Coeur d’Alene Mines Corporation
400 Coeur d’Alene Mines Building
505 Front Avenue
Coeur d’Alene, Idaho 83814
  Re:   Coeur d’Alene Mines Corporation
Senior Term Notes due December 31, 2012
Common Stock
Ladies and Gentlemen :
We have examined the registration statement on Form S-3 (File No. 333-161617) of Coeur d’Alene Mines Corporation, an Idaho corporation (the “Company”), as supplemented by the prospectus supplement filed on February 5, 2010, each filed with the Securities and Exchange Commission (the “Commission”) pursuant to the Securities Act of 1933, as amended (the “Securities Act”), in connection with the offering by the Company of $100 million principal amount of its Senior Term Notes due December 31, 2012 (the “Notes”) and shares of its common stock, par value $0.01 per share. The Notes have been issued pursuant to an Indenture, dated as of February 5, 2010 (the “Original Indenture”), by and between the Company and The Bank of New York Mellon, as trustee, as supplemented by a supplemental indenture, dated February 5, 2010 (the Original Indenture, as supplemented, the “Indenture”).
In arriving at the opinions expressed below, we have examined the originals, or photostatic or certified copies, of such records of the Company and certificates of officers of the Company and

 


 

Coeur d’Alene Mines Corporation
February 8, 2010
Page 2
of public officials and such other documents as we have deemed relevant and necessary as the basis for the opinions set forth below. In our examination, we have assumed the genuineness of all signatures, the legal capacity and competency of all natural persons, the authenticity of all documents submitted to us as originals, the conformity to original documents of all documents submitted to us as copies and the receipt of requisite consideration for the Notes.

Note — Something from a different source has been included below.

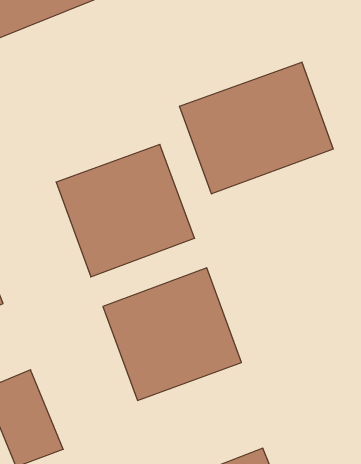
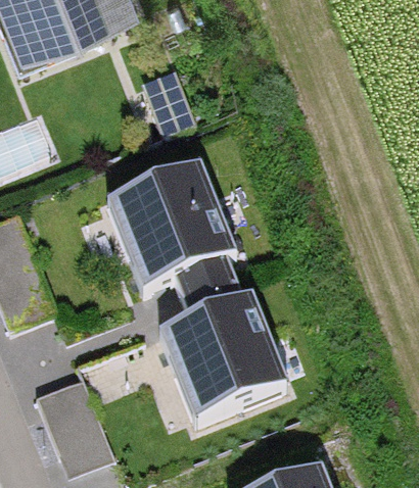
building: [180,62,333,194] -> none

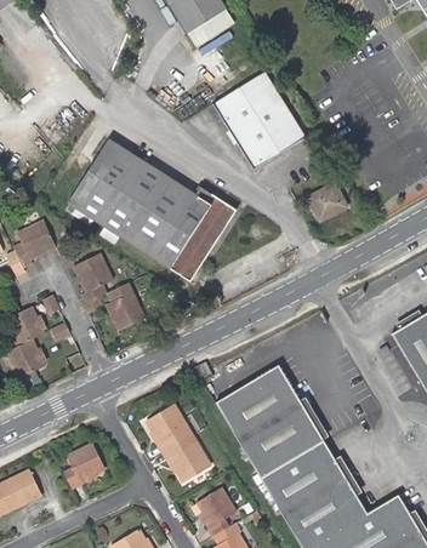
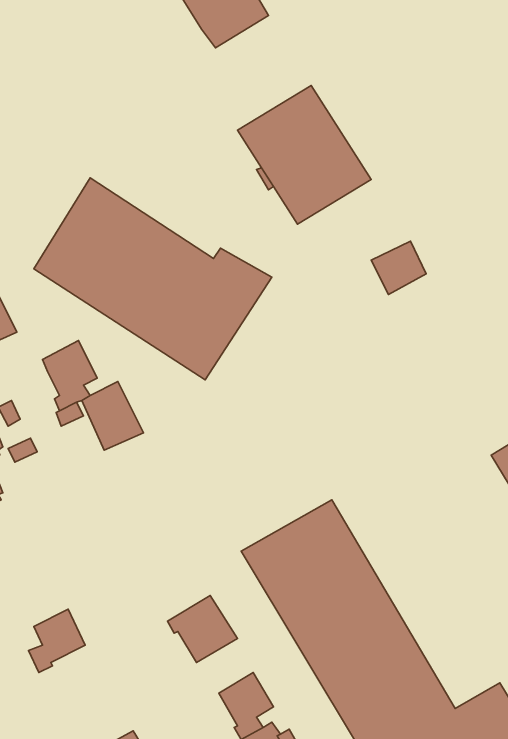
building: [146,403,193,452] -> none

We are not admitted or qualified to practice law in Idaho. Therefore, we have relied upon the opinion of Kelli Kast, Esq., General Counsel to the Company, filed as an exhibit to the Company’s Current Report on Form 8-K, with respect to matters governed by the laws of Idaho.

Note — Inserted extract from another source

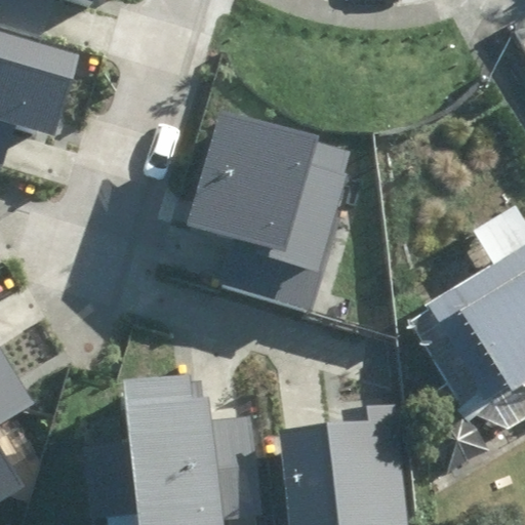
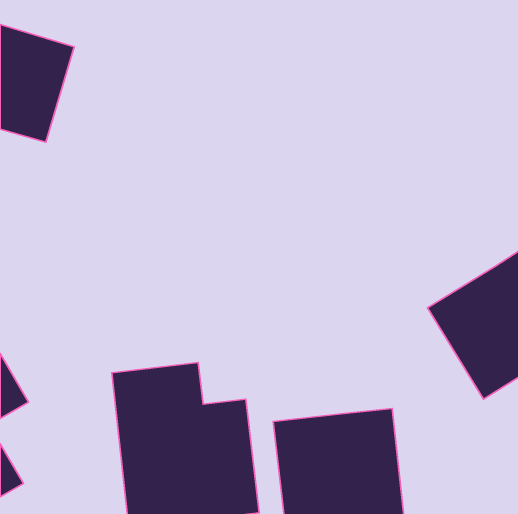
building: [183,113,350,304] -> none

Based upon the foregoing, and subject to the assumptions, exceptions, qualifications and limitations set forth herein, we are of the opinion that, with respect to the Notes issued February 5, 2010, assuming the Original Indenture and the Supplemental Indenture have been duly authorized and validly executed and delivered by the Company and the trustee thereunder and assuming the Notes have been authenticated in accordance with the terms of the Indenture, the Notes constitute legal, valid and binding obligations of the Company.

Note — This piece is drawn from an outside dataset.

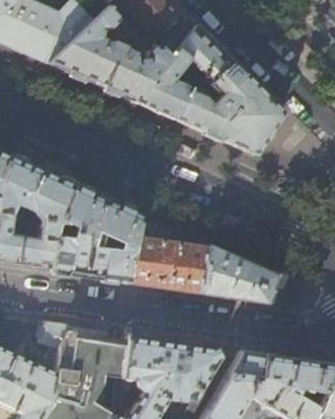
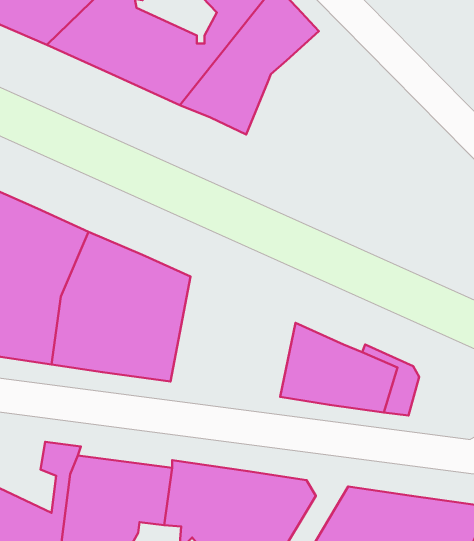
building: [175,54,282,156] -> none
building: [125,215,207,294] -> none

We render no opinion herein as to matters involving the laws of any jurisdiction other than the State of New York and the United States of America. This opinion is limited to the effect of the current state of the laws of the State of New York and the United States of America and the facts as they currently exist. We assume no obligation to revise or supplement this opinion in the event of future changes in such laws or the interpretations thereof or such facts.
The opinion set forth above is subject to (i) the effect of any bankruptcy, insolvency, reorganization, moratorium, arrangement or similar laws affecting the rights and remedies of creditors generally, including the effect of statutory or other laws regarding fraudulent transfers or preferential transfers, and (ii) general principles of equity, including concepts of materiality, reasonableness, good faith and fair dealing and the possible unavailability of specific performance, injunctive relief or other equitable remedies regardless of whether enforceability is considered in a proceeding in equity or at law.
We consent to the filing of this opinion as an exhibit to the Company’s Current Report on Form 8-K. In giving these consents, we do not thereby admit that we are within the category of persons whose consent is required under Section 7 of the Securities Act or the Rules and Regulations of the Commission.